• Ségolène Royal et les rieurs

    PAR GUY KONOPNICKI dans MARIANNE du 23 au 29 juillet


    Il importe, pour être dans le ton, de se moquer de Ségolène Royal, et, surtout, de la tenir pour quantité négligeable. Les instituts d'opinion réduisant la primaire socialiste à un duel entre François Hollande et Martine Aubry, les déclarations de la candi­date 2007 méritent six lignes, au bas de la page 10, dans le Monde daté du 19 juillet. Que dit-elle ? Ségolène Royal se propose de rassembler ' d'abord les socialistes, ensuite les éco­logistes, l'extrême gauche, les centristes humanistes, mais aussi la droite gaul­liste », On rit de plus belle, à droite et, surtout, à gauche. Rassembler, quel mot épouvantable !

    Faut-il préférer l'affirmation de chaque différence, retrouver cette merveilleuse gauche plurielle des joyeuses manifestations antifascistes qui suivirent l'élimi­nation de Lionel Jospin ? Car elles étaient festives, ces mardis du 1er mai 2002, la gauche qui s'était émiettée se retrouvait, elle n'avait plus besoin d'imaginer une alliance assez large pour gouverner le pays. Enfin libérée des affreux compromis qu'imposent les responsabilités, la gauche pou­vait crier * le fascisme ne passera pas t. La gauche ne pardonnera jamais à Ségolène Royal de lui avoir gâché l'élection suivante, en se qualifiant pour le second tour. Lionel Jospin force le respect, Ségolène Royal est nunuche et ringarde. Et voici qu'elle parle de rassembler ! Mais c'est qu'elle gâcherait la primaire, ce moment privilégié où l'on peut, enfin, se retrouver entre socialistes, sans trop songer au moment où il faudra bien se mêler à d'autres.
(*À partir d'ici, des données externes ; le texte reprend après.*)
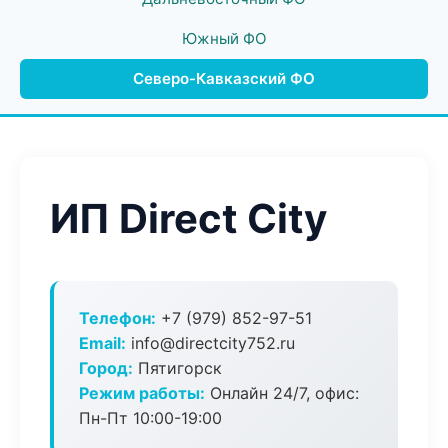
Южный ФО
Северо-Кавказский ФО
ИП Direct City
Телефон:
+7 (979) 852-97-51
Email:
info@directcity752.ru
Город:
Пятигорск
Режим работы:
Онлайн 24/7, офис:
Пн-Пт 10:00-19:00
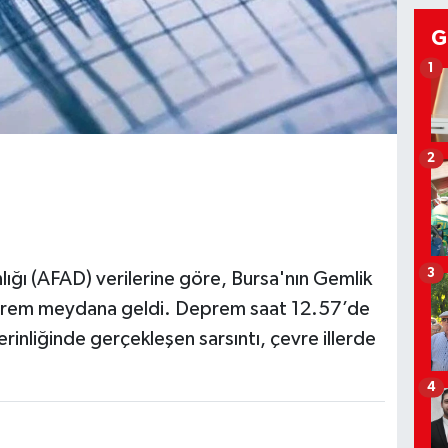
G
1
2
3
ığı (AFAD) verilerine göre, Bursa'nın Gemlik
eprem meydana geldi. Deprem saat 12.57’de
rinliğinde gerçekleşen sarsıntı, çevre illerde
4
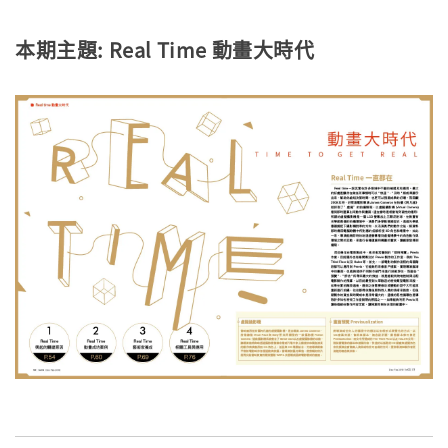
本期主題: Real Time 動畫大時代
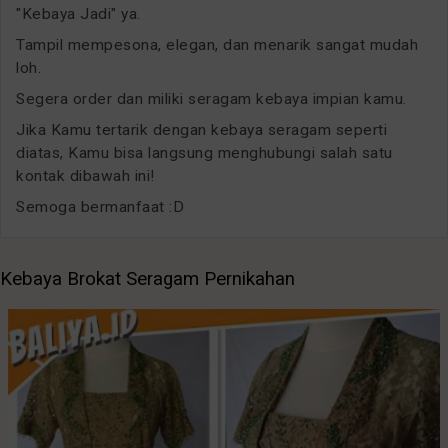
"Kebaya Jadi" ya.
Tampil mempesona, elegan, dan menarik sangat mudah
loh.
Segera order dan miliki seragam kebaya impian kamu.
Jika Kamu tertarik dengan kebaya seragam seperti
diatas, Kamu bisa langsung menghubungi salah satu
kontak dibawah ini!
Semoga bermanfaat :D
Kebaya Brokat Seragam Pernikahan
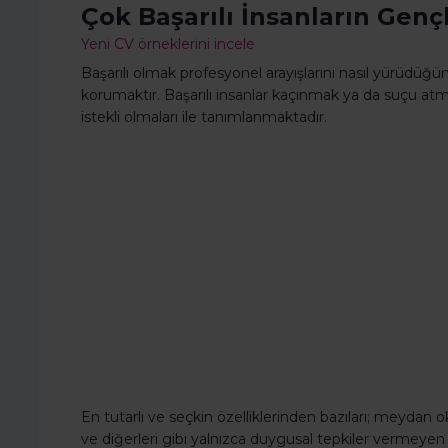
Çok Başarılı İnsanların Genç
Yeni CV örneklerini incele
Başarılı olmak profesyonel arayışlarını nasıl yürüdüğün
korumaktır. Başarılı insanlar kaçınmak ya da suçu 
istekli olmaları ile tanımlanmaktadır.
En tutarlı ve seçkin özelliklerinden bazıları; meydan ok
ve diğerleri gibi yalnızca duygusal tepkiler vermeyen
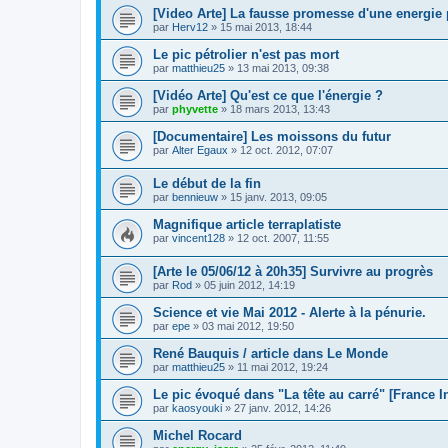
[Video Arte] La fausse promesse d'une energie
par
Herv12
»
15 mai 2013, 18:44
Le pic pétrolier n'est pas mort
par
matthieu25
»
13 mai 2013, 09:38
[Vidéo Arte] Qu'est ce que l'énergie ?
par
phyvette
»
18 mars 2013, 13:43
[Documentaire] Les moissons du futur
par
Alter Egaux
»
12 oct. 2012, 07:07
Le début de la fin
par
bennieuw
»
15 janv. 2013, 09:05
Magnifique article terraplatiste
par
vincent128
»
12 oct. 2007, 11:55
[Arte le 05/06/12 à 20h35] Survivre au progrès
par
Rod
»
05 juin 2012, 14:19
Science et vie Mai 2012 - Alerte à la pénurie.
par
epe
»
03 mai 2012, 19:50
René Bauquis / article dans Le Monde
par
matthieu25
»
11 mai 2012, 19:24
Le pic évoqué dans "La tête au carré" [France In
par
kaosyouki
»
27 janv. 2012, 14:26
Michel Rocard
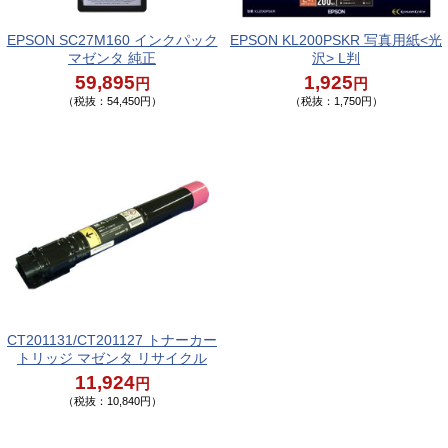
EPSON SC27M160 インクパック
EPSON KL200PSKR 写真用紙<光
マゼンタ 純正
沢> L判
59,895
1,925
円
円
（税抜：54,450円）
（税抜：1,750円）
CT201131/CT201127 トナーカー
トリッジ マゼンタ リサイクル
11,924
円
（税抜：10,840円）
    Les socialistes demeu­rent prisonniers du schéma de pensée qui a perdu Lio­nel Jospin. Sachant que le PS est le premier parti d'opposition, son candidat arrivera au second tour et il récupérera les voix des autres. Il n'a donc pas besoin de décrire, par avance, le rassemble­ment nécessaire, non seulement pour battre l'adversaire, mais, très accessoirement, pour constituer une majorité capable de gouverner. Ce raisonnement, Ségolène Royal sait d'expérience qu'il permet, au mieux, de réunir 47 % des suffrages au second tour. Les aspirations aux changements, les idées de rénova­tion politique sont portées par des forces éparses, parfois opposées, qui se trouvent sur un arc parfaitement décrit par Ségolène Royal. C'est très exactement ce que Marianne appelle l'arc républicain. Mais que pèse une déclaration de Ségolène Royal, quand s'enfle une polémique née d'une déclaration d'Eva Joly sur les défilés du 14 Juillet ? Le piquant de l'affaire, c'est que depuis la fête de la Fédération, en 1790, l'histoire de la fête nationale est ponctuée de grands défïiés civils. Celui du 14 juillet 1935 rassemblait, autour du serment du Front populaire, un arc républicain, diversifié comme celui que Ségolène Royal appelle de ses vœux.

    L'extrême gauche dira, bien sûr, qu'elle ne peut accepter d'inclure des forces de droite dans une alliance majoritaire. Pourtant, elle se revendique, avec raison, de l'esprit et du programme du Conseil National de la Résistance. Il y avait dans ce conseil des commu­nistes et des démocrates-chrétiens, des socialistes et des nationalistes barrésiens, des prêtres et des bouf-feurs de curés, des colbertistes et des libéraux. C'est à cette alliance hété­roclite, rassemblée par le général de Gaulle, que nous devons, entre autres choses, la Sécu, les retraites et le droit de vote des femmes. Mieux : ce gouvernement d'union refusa la domination des marchés financiers, il nationalisa les banques, et il initia une politique publique de l'énergie. Mais ce que propose Ségolène n'a guère d'importance. L'heure n'est pas au grand rassemblement popu­laire, on s'en tiendra donc à la petite arithmétique électorale.